Paragraph two -- against the house:
     If you buy this twenty-year-old run-down house you will live to regret it -- unless you enjoy fixing roofs and rusty, leaky gutters. You'd have loads of fun yelling at grade school children, telling them to not to cut across the lawn, break through the hedge, trample your flowers, and/or slide or roll down the terrace if you enjoy that sort of thing. There are four giant fir trees in the front that block the sun light from the house. They are a blessing though in a way because they also block the front of the house from public view while you are fixing the chimney and fireplace. You'll love your neighbors with eight children, two cats, and not to mention a dog who has marked your back lawn as part of his never-ending territory. The cost -- $12,500, new carpeting, all the changes will cost you a small fortune.
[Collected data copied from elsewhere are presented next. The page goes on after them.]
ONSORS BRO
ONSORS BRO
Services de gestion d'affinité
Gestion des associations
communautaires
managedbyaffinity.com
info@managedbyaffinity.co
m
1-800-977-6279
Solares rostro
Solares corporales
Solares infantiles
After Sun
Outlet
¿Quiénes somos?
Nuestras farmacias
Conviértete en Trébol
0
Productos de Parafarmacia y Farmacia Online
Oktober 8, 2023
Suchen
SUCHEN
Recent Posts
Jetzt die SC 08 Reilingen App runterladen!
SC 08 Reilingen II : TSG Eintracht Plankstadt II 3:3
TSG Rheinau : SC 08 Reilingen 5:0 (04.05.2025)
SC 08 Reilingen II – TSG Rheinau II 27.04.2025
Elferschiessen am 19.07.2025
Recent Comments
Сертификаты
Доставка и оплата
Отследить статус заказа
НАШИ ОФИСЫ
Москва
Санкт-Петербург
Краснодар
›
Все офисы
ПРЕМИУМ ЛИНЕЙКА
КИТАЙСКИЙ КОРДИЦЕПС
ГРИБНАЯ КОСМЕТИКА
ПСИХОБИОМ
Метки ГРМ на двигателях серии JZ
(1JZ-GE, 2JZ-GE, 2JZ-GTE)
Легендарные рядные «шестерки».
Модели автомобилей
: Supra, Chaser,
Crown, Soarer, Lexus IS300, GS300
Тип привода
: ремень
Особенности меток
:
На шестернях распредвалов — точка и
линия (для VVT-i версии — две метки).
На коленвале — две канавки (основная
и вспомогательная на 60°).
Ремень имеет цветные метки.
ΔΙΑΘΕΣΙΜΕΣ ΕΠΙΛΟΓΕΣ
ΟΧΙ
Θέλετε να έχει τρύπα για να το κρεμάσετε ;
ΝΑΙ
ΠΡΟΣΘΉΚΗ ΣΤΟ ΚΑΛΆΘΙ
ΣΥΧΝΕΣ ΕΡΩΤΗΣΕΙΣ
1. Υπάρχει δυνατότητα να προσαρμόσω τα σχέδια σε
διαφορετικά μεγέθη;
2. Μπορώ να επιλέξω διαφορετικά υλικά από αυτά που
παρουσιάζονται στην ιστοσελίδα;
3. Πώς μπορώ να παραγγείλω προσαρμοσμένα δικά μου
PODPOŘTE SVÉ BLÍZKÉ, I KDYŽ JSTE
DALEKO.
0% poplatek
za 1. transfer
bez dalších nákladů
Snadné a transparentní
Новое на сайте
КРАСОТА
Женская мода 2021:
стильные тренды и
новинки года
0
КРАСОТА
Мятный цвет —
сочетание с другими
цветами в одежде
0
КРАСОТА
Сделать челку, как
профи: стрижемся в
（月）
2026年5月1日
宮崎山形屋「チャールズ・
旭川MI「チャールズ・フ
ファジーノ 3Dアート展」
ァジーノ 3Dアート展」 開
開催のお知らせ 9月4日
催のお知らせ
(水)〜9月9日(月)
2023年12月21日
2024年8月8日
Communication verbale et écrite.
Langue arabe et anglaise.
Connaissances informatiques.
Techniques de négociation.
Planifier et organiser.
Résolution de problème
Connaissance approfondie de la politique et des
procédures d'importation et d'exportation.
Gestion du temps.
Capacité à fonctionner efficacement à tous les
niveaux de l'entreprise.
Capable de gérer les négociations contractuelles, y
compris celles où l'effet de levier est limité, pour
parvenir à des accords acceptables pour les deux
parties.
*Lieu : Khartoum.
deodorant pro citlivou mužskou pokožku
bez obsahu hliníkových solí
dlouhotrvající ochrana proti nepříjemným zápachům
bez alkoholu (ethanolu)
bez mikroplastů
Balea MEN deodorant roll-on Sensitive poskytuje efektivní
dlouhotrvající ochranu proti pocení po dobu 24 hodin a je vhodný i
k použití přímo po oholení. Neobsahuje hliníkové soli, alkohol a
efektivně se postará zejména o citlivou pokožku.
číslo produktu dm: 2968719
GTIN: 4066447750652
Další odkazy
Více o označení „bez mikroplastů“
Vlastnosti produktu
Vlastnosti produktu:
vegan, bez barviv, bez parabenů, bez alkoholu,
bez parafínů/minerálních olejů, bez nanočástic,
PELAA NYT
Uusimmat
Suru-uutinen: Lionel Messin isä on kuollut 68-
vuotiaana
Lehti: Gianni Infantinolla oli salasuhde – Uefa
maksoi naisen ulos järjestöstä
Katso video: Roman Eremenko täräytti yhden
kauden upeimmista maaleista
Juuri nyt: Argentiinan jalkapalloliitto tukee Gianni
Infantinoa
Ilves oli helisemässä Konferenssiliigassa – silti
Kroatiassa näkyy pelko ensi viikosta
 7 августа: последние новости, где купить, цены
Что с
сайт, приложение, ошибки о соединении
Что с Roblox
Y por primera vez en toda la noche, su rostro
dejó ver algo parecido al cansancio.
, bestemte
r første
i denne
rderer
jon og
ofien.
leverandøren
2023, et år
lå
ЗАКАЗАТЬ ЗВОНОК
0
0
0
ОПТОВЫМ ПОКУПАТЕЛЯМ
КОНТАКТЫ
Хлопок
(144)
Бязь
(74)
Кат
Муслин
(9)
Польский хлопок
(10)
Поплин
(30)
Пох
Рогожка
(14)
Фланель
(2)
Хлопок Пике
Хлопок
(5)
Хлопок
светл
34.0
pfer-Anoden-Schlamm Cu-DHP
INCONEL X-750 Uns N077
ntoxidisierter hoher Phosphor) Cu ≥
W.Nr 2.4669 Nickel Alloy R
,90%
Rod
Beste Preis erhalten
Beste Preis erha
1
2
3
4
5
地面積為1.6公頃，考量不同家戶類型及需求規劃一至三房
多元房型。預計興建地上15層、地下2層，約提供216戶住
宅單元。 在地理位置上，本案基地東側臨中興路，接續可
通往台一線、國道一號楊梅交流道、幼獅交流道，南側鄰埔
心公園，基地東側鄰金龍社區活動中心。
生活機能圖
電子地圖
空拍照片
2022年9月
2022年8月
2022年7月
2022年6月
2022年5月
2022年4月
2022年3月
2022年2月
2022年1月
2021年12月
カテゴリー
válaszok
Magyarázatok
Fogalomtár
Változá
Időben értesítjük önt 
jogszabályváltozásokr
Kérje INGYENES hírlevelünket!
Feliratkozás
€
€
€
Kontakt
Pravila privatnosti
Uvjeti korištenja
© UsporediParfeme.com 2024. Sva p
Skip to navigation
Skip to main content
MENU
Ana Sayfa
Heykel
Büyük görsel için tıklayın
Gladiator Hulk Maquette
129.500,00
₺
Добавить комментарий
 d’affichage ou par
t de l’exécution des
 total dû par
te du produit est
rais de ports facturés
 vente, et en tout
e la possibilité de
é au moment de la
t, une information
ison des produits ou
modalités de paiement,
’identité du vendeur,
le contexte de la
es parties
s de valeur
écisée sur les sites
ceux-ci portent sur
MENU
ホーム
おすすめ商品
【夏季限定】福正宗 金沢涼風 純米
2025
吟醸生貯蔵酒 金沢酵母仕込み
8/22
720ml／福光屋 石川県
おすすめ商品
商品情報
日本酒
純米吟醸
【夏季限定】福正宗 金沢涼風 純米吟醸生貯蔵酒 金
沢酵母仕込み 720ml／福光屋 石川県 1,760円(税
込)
This last paper (for today) was from my psychology class in college. I vividly remember writing the paper and doing the research and experiment. It was some of the worst days of my life so far. I was painfully shy and this paper required us to talk to random strangers and recruit them to do an experiment. My partner was the opposite. He was a DJ on our local radio station and a few years older than I. He was outgoing and did not understand my fear of interacting with strangers.

The paper was titled Stimulus Sampling in a Discrimination Learning Situation. I earned a B on the oral report, An A- on the paper and an A- for the mid-term. I guess each of us wrote our own paper.

Playbill from A Chorus Line, Drury Theatre, London 1979

I student taught in London the spring term of 1979. I can’t say that I learned much about teaching during those few months, but I sure had a blast in London.

One night a bunch of us, mostly — perhaps all — American students, went to Theatre Royal Drury Lane to see the musical A Chorus Line. I loved the musical (and still have the LP I bought after getting back to the States). Music from that show brings back such vivid memories of sights and sounds and even smells of my time in London. On the way back from the show we danced, linked arms and kicking, chorus-line-style through the streets of London, down the steps of the Underground, and back to Southlands College.

Good memories. I don’t need to keep this. Is there a market for vintage playbills?